ABOUT THIS EXERCISE: Look through the entries for the line containing "isir une pousse". Then output that line and every line after it, exactly, to the end.

SUPPLIED MATERIAL:
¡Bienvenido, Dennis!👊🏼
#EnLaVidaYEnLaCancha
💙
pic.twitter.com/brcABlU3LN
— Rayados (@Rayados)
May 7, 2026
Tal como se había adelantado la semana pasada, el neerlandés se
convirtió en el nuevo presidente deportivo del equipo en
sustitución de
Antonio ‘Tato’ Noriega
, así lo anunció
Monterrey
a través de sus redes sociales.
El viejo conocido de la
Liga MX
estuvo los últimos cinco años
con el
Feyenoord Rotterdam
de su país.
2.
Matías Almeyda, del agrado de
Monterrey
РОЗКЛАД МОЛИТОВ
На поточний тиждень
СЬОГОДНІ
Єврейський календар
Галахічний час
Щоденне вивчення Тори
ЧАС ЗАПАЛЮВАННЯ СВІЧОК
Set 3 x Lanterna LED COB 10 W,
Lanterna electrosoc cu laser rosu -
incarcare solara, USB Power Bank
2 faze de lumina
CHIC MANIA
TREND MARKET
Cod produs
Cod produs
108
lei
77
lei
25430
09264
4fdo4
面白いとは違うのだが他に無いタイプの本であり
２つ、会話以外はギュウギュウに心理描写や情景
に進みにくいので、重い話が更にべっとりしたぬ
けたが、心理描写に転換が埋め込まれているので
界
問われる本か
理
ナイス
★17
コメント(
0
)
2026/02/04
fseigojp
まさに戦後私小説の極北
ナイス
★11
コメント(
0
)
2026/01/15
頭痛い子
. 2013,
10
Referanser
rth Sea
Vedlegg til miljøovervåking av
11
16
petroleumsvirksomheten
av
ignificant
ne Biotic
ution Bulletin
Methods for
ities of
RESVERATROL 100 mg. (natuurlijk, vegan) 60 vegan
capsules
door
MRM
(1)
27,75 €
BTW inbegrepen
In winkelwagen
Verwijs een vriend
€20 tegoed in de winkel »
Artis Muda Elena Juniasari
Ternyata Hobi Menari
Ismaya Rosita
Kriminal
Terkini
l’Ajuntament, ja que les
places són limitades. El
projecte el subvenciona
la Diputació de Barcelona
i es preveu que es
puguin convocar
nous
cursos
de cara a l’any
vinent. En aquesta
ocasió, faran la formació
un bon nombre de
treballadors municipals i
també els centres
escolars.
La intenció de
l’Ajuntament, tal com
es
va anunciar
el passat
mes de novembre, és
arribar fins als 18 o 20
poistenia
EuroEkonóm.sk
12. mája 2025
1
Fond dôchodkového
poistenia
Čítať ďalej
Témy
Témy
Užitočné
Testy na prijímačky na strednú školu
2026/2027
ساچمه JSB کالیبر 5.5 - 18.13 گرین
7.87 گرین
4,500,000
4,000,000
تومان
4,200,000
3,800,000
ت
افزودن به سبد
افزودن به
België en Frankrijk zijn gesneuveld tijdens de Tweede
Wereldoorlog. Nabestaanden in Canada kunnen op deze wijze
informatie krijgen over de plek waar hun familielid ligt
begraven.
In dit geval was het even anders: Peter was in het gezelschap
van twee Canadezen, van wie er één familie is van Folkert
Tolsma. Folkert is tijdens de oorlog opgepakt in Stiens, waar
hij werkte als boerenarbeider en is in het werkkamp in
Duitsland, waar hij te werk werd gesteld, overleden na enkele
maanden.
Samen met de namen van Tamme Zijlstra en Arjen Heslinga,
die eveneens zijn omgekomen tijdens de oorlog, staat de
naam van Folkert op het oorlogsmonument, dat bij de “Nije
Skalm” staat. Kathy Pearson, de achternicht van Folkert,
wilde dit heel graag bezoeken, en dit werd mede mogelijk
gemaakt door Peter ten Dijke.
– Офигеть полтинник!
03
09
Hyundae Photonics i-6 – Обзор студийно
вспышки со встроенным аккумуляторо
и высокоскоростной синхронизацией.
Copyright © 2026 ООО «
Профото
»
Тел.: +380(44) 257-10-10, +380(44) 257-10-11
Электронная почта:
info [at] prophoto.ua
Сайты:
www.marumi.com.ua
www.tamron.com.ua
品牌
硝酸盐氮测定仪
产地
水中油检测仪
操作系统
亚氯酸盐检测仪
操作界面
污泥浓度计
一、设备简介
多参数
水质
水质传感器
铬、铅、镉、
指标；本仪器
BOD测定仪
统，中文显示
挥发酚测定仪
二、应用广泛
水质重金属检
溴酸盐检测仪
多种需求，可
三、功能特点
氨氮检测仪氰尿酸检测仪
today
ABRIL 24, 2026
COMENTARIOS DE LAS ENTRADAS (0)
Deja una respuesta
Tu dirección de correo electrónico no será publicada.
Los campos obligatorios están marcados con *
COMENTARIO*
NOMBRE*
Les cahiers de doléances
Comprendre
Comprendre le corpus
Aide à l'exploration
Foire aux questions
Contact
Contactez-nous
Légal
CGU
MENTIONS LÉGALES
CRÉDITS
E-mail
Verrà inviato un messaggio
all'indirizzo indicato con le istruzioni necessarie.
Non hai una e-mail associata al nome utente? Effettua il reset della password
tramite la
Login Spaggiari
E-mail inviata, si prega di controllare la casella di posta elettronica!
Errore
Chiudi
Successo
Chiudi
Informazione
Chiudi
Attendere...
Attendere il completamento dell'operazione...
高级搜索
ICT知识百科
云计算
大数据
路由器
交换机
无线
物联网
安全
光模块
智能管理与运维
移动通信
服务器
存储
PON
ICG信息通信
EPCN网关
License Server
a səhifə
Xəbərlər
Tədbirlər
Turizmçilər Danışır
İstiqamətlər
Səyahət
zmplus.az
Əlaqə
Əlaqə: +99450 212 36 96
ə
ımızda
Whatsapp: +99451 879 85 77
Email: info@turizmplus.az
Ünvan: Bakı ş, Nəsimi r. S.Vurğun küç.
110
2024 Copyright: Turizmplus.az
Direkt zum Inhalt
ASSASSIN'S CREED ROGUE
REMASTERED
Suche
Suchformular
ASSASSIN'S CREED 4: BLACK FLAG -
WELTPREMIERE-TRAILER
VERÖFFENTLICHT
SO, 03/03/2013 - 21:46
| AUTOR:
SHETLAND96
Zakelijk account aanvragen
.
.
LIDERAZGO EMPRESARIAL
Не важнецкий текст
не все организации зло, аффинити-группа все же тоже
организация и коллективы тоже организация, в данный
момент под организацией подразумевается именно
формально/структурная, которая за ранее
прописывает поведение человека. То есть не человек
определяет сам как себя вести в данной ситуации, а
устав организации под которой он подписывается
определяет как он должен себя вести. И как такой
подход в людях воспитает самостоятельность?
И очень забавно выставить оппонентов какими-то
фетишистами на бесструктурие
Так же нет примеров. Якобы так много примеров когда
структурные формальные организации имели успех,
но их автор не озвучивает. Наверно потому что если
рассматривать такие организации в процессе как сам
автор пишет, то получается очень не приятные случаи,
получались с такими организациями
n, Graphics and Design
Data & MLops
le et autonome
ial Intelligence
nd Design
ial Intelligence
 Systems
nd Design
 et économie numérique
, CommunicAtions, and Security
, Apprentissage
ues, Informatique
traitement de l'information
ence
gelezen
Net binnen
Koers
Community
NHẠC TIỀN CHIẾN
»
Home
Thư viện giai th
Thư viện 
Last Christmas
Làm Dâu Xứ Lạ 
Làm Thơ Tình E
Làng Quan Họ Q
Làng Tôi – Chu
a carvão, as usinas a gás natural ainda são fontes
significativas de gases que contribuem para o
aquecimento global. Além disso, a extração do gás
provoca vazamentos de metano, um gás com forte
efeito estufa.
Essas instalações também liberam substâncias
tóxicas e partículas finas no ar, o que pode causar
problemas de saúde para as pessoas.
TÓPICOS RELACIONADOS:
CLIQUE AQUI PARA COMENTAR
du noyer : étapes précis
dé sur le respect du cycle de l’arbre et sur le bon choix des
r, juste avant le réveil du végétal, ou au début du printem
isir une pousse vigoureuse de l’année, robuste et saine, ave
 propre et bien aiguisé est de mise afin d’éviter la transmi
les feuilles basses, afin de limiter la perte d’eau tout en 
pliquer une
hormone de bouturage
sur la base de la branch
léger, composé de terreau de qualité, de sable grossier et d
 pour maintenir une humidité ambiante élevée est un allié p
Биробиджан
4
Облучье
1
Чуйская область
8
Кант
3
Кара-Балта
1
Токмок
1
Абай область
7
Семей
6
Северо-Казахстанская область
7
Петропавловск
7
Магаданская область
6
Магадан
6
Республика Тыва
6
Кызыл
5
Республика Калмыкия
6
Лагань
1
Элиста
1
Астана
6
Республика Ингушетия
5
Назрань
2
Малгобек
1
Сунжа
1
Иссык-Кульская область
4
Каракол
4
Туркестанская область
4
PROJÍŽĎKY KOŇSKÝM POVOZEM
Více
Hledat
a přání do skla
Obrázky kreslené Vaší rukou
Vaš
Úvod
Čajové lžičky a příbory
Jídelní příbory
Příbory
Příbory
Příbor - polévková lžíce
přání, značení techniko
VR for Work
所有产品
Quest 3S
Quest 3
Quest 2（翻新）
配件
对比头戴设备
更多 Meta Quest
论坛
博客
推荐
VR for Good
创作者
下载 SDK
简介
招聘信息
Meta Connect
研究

ANSWER TO THIS PROBLEM:
isir une pousse vigoureuse de l’année, robuste et saine, ave
 propre et bien aiguisé est de mise afin d’éviter la transmi
les feuilles basses, afin de limiter la perte d’eau tout en 
pliquer une
hormone de bouturage
sur la base de la branch
léger, composé de terreau de qualité, de sable grossier et d
 pour maintenir une humidité ambiante élevée est un allié p
Биробиджан
4
Облучье
1
Чуйская область
8
Кант
3
Кара-Балта
1
Токмок
1
Абай область
7
Семей
6
Северо-Казахстанская область
7
Петропавловск
7
Магаданская область
6
Магадан
6
Республика Тыва
6
Кызыл
5
Республика Калмыкия
6
Лагань
1
Элиста
1
Астана
6
Республика Ингушетия
5
Назрань
2
Малгобек
1
Сунжа
1
Иссык-Кульская область
4
Каракол
4
Туркестанская область
4
PROJÍŽĎKY KOŇSKÝM POVOZEM
Více
Hledat
a přání do skla
Obrázky kreslené Vaší rukou
Vaš
Úvod
Čajové lžičky a příbory
Jídelní příbory
Příbory
Příbory
Příbor - polévková lžíce
přání, značení techniko
VR for Work
所有产品
Quest 3S
Quest 3
Quest 2（翻新）
配件
对比头戴设备
更多 Meta Quest
论坛
博客
推荐
VR for Good
创作者
下载 SDK
简介
招聘信息
Meta Connect
研究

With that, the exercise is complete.